**Task details**
Copy out the data from the line containing "МЫ - МОСКАЛИ! КАК ПРОЙТИ НА ГИЛЯКУ?" through the line containing "像裁剪、风格转换、图像增强、去水印等多样化功能。", both ends included, with every line unchanged. Omit the pictures from your copy.
-=-=-
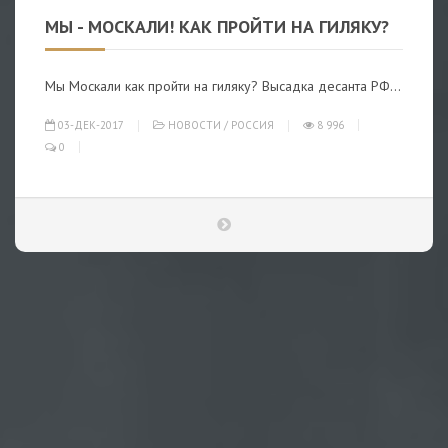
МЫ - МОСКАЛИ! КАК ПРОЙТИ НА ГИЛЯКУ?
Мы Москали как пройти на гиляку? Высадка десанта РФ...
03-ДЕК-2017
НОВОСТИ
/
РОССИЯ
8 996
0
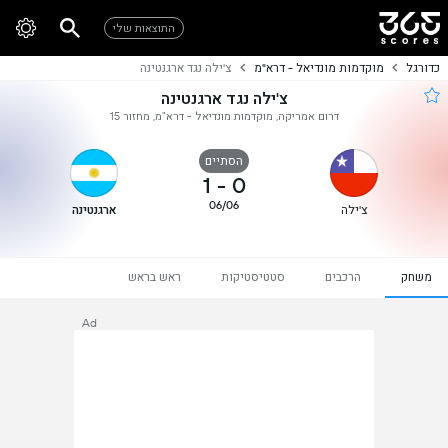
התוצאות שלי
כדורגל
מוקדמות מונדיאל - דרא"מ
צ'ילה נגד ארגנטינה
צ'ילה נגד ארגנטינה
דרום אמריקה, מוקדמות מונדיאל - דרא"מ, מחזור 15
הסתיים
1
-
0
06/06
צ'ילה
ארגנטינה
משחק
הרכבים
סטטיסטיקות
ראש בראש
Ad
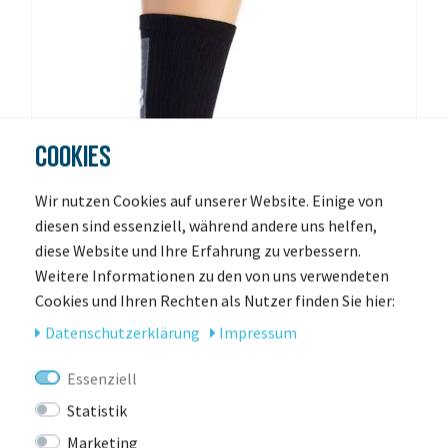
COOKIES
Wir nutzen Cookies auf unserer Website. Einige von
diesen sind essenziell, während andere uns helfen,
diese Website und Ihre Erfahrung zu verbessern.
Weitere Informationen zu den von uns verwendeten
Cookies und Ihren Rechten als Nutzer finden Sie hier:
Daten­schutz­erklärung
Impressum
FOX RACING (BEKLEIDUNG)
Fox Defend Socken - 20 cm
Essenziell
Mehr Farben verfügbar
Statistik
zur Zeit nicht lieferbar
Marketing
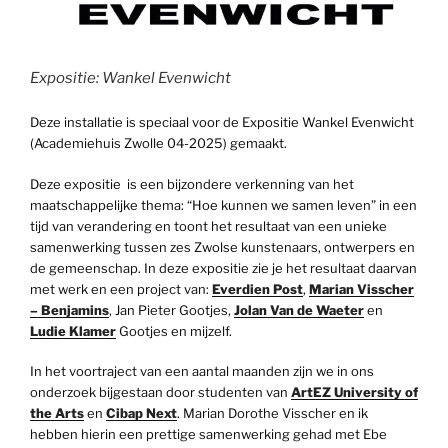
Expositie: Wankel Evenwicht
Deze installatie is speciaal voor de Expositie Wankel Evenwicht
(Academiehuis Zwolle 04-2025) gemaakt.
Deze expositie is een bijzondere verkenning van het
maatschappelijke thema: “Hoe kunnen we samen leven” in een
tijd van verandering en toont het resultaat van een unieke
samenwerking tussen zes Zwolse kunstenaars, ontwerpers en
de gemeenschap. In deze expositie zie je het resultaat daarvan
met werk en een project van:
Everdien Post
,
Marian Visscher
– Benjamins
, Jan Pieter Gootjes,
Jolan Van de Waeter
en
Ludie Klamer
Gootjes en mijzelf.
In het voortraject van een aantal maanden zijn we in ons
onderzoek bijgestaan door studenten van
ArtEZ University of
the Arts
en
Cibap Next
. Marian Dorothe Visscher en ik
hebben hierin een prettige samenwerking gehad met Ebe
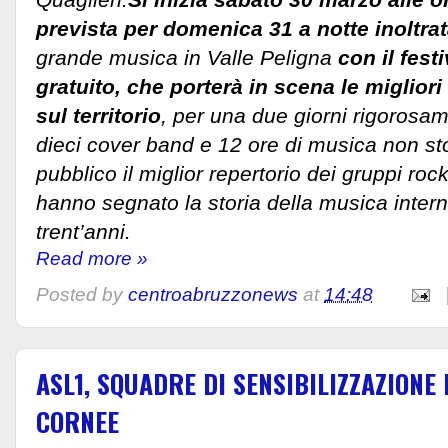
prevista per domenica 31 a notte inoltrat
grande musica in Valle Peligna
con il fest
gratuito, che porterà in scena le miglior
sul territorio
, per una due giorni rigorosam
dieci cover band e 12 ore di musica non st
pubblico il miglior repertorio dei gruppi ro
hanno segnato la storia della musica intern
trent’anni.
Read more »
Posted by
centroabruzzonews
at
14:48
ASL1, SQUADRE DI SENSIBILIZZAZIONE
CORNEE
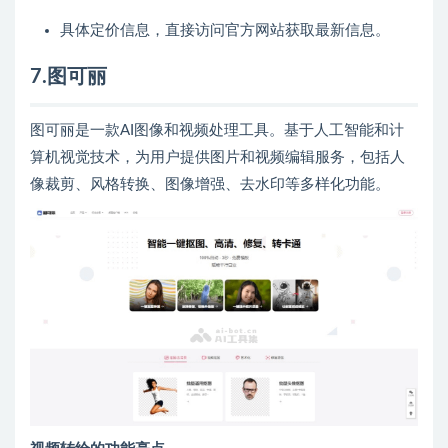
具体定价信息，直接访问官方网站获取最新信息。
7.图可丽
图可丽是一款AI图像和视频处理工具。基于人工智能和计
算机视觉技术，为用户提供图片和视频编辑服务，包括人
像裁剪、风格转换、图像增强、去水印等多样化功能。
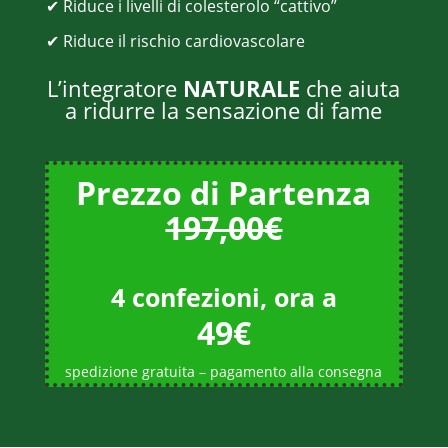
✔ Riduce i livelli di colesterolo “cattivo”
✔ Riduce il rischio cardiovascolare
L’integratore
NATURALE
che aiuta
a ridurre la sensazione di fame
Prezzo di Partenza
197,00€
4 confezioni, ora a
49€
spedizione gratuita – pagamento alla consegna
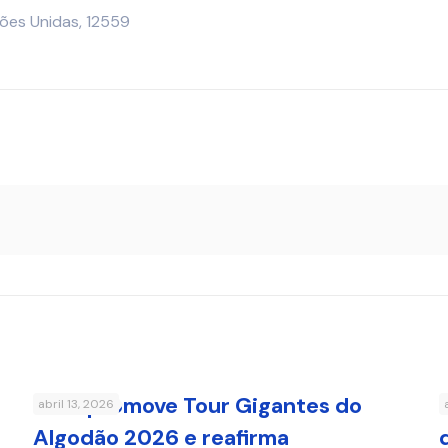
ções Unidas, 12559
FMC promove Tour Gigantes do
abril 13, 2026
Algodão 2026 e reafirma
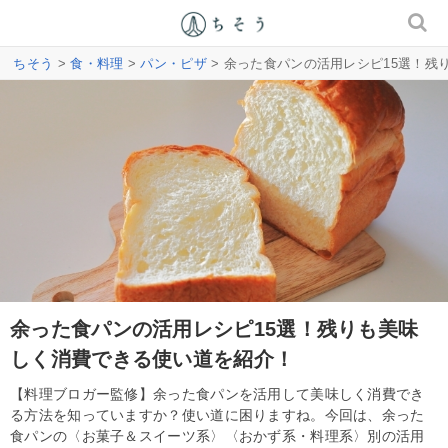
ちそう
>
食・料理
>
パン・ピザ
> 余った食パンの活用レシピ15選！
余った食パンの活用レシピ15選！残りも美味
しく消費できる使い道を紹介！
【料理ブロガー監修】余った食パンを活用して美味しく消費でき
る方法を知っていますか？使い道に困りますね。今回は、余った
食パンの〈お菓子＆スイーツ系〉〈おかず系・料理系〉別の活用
-=-=-
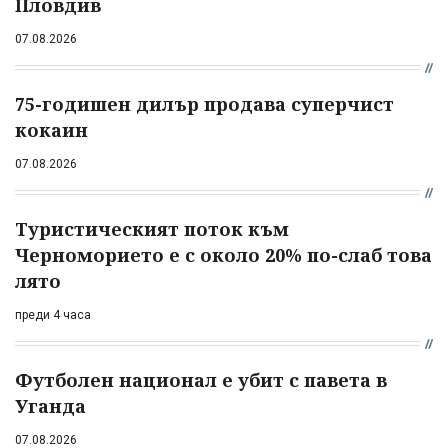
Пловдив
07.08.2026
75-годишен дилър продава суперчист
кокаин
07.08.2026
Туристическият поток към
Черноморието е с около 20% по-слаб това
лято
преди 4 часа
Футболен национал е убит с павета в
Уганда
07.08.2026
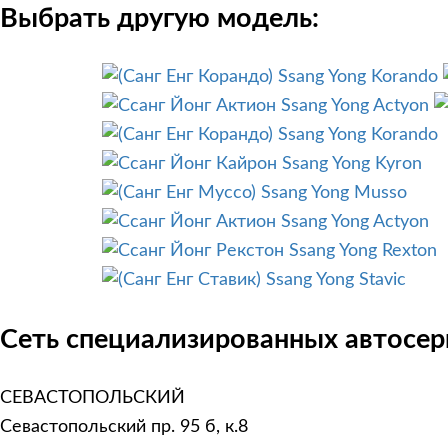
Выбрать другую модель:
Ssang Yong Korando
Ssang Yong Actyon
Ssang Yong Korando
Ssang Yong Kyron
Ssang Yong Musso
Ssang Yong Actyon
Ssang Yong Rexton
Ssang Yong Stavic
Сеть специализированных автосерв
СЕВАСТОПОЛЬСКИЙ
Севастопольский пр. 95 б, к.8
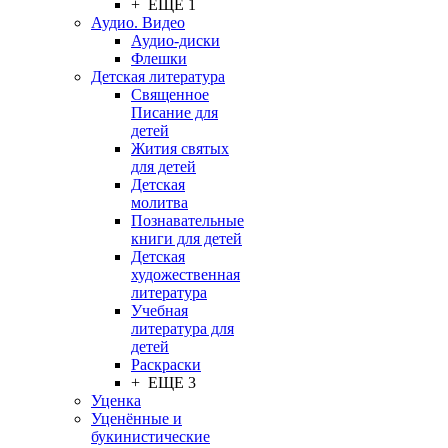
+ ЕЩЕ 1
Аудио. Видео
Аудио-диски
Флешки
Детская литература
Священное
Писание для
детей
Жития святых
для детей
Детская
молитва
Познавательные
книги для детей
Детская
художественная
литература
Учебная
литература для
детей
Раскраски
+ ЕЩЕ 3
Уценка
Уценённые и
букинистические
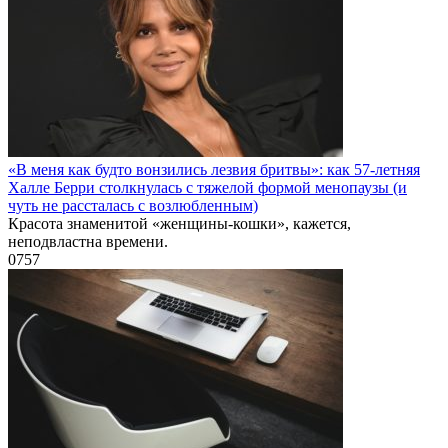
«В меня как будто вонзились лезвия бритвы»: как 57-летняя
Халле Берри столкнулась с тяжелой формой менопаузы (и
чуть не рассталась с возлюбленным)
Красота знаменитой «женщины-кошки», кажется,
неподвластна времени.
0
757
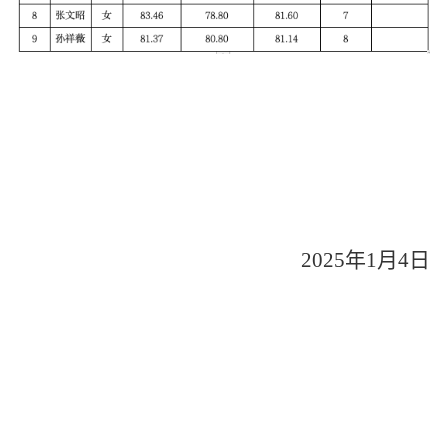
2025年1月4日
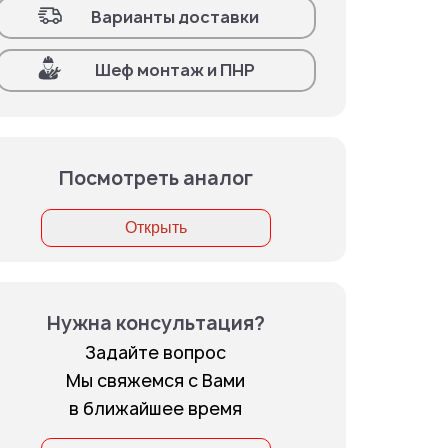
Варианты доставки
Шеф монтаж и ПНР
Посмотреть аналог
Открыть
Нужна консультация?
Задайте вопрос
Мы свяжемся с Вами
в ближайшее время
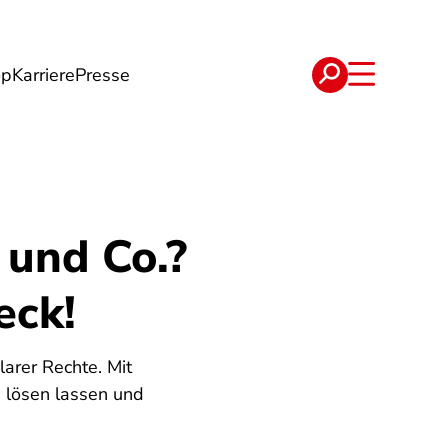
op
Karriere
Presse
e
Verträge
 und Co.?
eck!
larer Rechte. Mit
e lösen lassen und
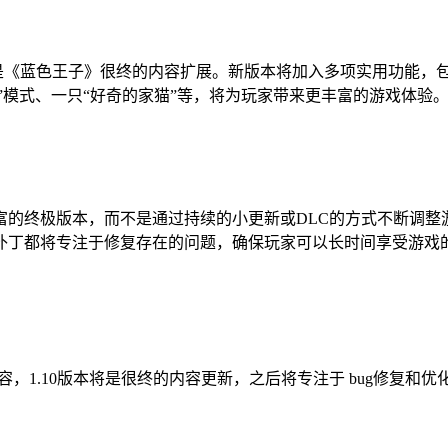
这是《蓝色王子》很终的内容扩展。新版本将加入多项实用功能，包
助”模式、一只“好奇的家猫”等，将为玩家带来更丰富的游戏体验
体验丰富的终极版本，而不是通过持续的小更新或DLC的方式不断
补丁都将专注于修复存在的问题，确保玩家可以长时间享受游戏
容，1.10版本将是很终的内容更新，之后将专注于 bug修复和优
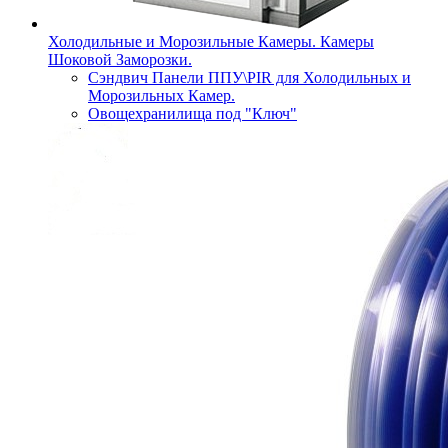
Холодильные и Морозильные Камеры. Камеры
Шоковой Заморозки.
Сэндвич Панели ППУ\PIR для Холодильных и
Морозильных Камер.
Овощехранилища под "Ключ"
-=-=-
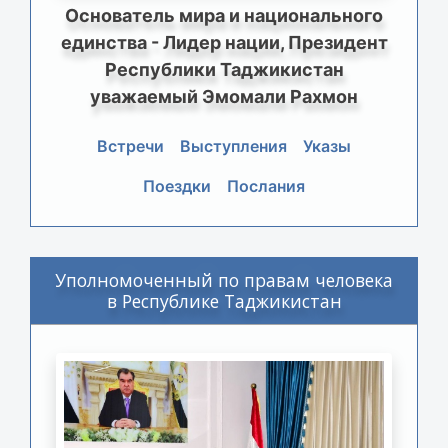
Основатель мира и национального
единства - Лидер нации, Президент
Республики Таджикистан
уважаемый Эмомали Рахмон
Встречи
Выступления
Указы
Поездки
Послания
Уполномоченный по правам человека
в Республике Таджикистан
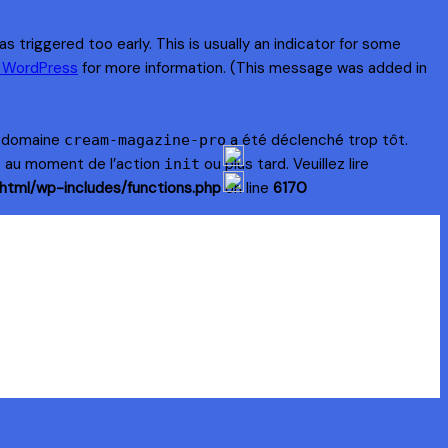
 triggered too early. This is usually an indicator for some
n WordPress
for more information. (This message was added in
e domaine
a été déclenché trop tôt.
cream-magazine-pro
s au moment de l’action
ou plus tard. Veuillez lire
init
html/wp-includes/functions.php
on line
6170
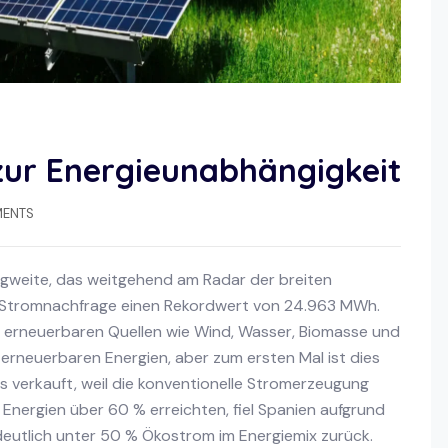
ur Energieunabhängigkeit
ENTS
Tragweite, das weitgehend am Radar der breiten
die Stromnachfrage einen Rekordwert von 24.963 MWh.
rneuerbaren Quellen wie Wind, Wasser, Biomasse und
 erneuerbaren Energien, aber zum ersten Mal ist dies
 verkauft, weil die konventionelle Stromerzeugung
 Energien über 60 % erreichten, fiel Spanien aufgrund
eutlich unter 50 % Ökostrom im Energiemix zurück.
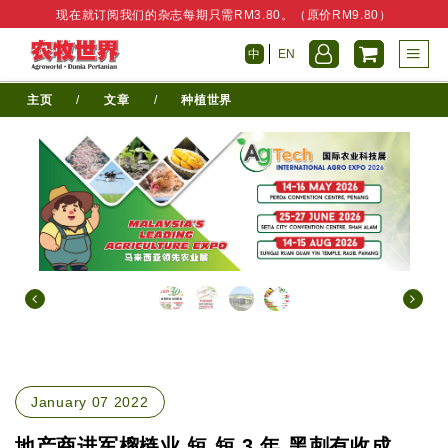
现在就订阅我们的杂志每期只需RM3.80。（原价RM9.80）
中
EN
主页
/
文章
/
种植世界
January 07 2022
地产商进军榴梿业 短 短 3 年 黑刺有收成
-=-=-
**Answer box**
МЫ - МОСКАЛИ! КАК ПРОЙТИ НА ГИЛЯКУ?
Мы Москали как пройти на гиляку? Высадка десанта РФ...
03-ДЕК-2017
НОВОСТИ
/
РОССИЯ
8 996
0
התוצאות שלי
כדורגל
מוקדמות מונדיאל - דרא"מ
צ'ילה נגד ארגנטינה
צ'ילה נגד ארגנטינה
דרום אמריקה, מוקדמות מונדיאל - דרא"מ, מחזור 15
הסתיים
1
-
0
06/06
צ'ילה
ארגנטינה
משחק
הרכבים
סטטיסטיקות
ראש בראש
Ad
COOKIES
Wir nutzen Cookies auf unserer Website. Einige von
diesen sind essenziell, während andere uns helfen,
diese Website und Ihre Erfahrung zu verbessern.
Weitere Informationen zu den von uns verwendeten
Cookies und Ihren Rechten als Nutzer finden Sie hier:
Daten­schutz­erklärung
Impressum
FOX RACING (BEKLEIDUNG)
Fox Defend Socken - 20 cm
Essenziell
Mehr Farben verfügbar
Statistik
zur Zeit nicht lieferbar
Marketing
Expositie: Wankel Evenwicht
Deze installatie is speciaal voor de Expositie Wankel Evenwicht
(Academiehuis Zwolle 04-2025) gemaakt.
Deze expositie is een bijzondere verkenning van het
maatschappelijke thema: “Hoe kunnen we samen leven” in een
tijd van verandering en toont het resultaat van een unieke
samenwerking tussen zes Zwolse kunstenaars, ontwerpers en
de gemeenschap. In deze expositie zie je het resultaat daarvan
met werk en een project van:
Everdien Post
,
Marian Visscher
– Benjamins
, Jan Pieter Gootjes,
Jolan Van de Waeter
en
Ludie Klamer
Gootjes en mijzelf.
In het voortraject van een aantal maanden zijn we in ons
onderzoek bijgestaan door studenten van
ArtEZ University of
the Arts
en
Cibap Next
. Marian Dorothe Visscher en ik
hebben hierin een prettige samenwerking gehad met Ebe
prevista per domenica 31 a notte inoltrat
grande musica in Valle Peligna
con il fest
gratuito, che porterà in scena le miglior
sul territorio
, per una due giorni rigorosam
dieci cover band e 12 ore di musica non st
pubblico il miglior repertorio dei gruppi ro
hanno segnato la storia della musica intern
trent’anni.
Read more »
Posted by
centroabruzzonews
at
14:48
ASL1, SQUADRE DI SENSIBILIZZAZIONE
CORNEE
具体定价信息，直接访问官方网站获取最新信息。
7.图可丽
图可丽是一款AI图像和视频处理工具。基于人工智能和计
算机视觉技术，为用户提供图片和视频编辑服务，包括人
像裁剪、风格转换、图像增强、去水印等多样化功能。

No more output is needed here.